WHAT YOU NEED TO DO
1. Answer these questions from the article below on the executive order ending federal paper checks:
(a) On what date does the order go into effect?
(b) Who was appointed "White House AI and Crypto Czar"?
(c) Which payments made to the federal government must also be processed electronically where existing law permits?
2. Copy the passage of the article on ending federal paper checks, starting with "The Trump administration" and going on through "press release stated.".

DOCUMENT SEGMENT Block Start

President Donald J. Trump put pen to paper on March 25, 2025, signing an executive order to eliminate paper checks for all federal disbursements, including intragovernmental payments, benefits, vendor payments and tax refunds.
The order goes into effect on September 30, 2025. After that date, payments will be made electronically. According to the White House, it’s not just the exposure to the risk of fraud that is behind the decision- it would also save the federal government millions of dollars and reduce delays.
“President Trump is cracking down on waste, fraud, and abuse in government by modernizing outdated paper-based payment systems that impose unnecessary costs, delays, and security risks,” is the statement from the White House on a published fact sheet.
The Trump administration has embraced technology, from supporting AI through the creation of Stargate, an initiative to build AI infrastructure in the U.S., to establishing the Department of Government Efficiency, with a mission to modernize federal technology and software to maximize governmental efficiency and productivity. One of the President’s first appointments in his second term was David Sacks as “White House AI and Crypto Czar.”
“President Trump has long championed the need for replacing outdated technology, saying the government needs to catch up with the technology revolution,” the White House press release stated.
All executive departments and agencies must transition to modern, electronic funds transfers (EFT) methods like direct deposit, debit or credit card payments, digital wallets and real-time transfers. Payments made to the federal government, such as fees, fines, loans, and taxes, must also be processed electronically where permissible under existing law. Exceptions will be made for people without banking or electronic payment access, certain emergency payments, certain law enforcement activities, and other special cases qualifying for an exception under the order or other existing law, the White House statement read.

DOCUMENT SEGMENT Block End
GIVEN INFORMATION Block Start

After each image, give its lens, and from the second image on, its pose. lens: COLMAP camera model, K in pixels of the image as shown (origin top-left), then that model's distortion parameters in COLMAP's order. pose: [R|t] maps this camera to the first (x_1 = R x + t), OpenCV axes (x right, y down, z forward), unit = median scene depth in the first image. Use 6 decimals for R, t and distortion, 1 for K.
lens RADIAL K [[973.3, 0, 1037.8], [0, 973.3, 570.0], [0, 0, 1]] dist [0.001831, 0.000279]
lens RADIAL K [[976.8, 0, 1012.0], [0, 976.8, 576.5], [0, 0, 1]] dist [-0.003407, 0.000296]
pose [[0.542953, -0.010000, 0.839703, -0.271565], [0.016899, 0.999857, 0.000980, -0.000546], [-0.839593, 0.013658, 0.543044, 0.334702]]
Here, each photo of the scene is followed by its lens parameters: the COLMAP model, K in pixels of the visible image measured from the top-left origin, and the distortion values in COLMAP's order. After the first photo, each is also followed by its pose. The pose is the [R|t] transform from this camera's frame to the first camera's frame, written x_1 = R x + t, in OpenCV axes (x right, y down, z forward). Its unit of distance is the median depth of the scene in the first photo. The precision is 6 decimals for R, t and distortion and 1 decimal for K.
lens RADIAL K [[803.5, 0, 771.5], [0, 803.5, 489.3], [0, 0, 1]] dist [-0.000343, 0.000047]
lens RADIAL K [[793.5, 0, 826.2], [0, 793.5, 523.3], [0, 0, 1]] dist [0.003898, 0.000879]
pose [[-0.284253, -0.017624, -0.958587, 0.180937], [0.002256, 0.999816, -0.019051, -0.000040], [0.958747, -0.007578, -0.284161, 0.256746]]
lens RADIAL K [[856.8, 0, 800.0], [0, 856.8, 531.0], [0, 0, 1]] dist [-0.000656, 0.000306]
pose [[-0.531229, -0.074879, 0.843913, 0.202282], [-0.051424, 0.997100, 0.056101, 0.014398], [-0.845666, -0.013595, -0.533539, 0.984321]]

GIVEN INFORMATION Block End

EXPECTED RESPONSES
1.
(a) September 30, 2025
(b) David Sacks
(c) Fees, fines, loans, and taxes

2.
The Trump administration has embraced technology, from supporting AI through the creation of Stargate, an initiative to build AI infrastructure in the U.S., to establishing the Department of Government Efficiency, with a mission to modernize federal technology and software to maximize governmental efficiency and productivity. One of the President’s first appointments in his second term was David Sacks as “White House AI and Crypto Czar.”
“President Trump has long championed the need for replacing outdated technology, saying the government needs to catch up with the technology revolution,” the White House press release stated.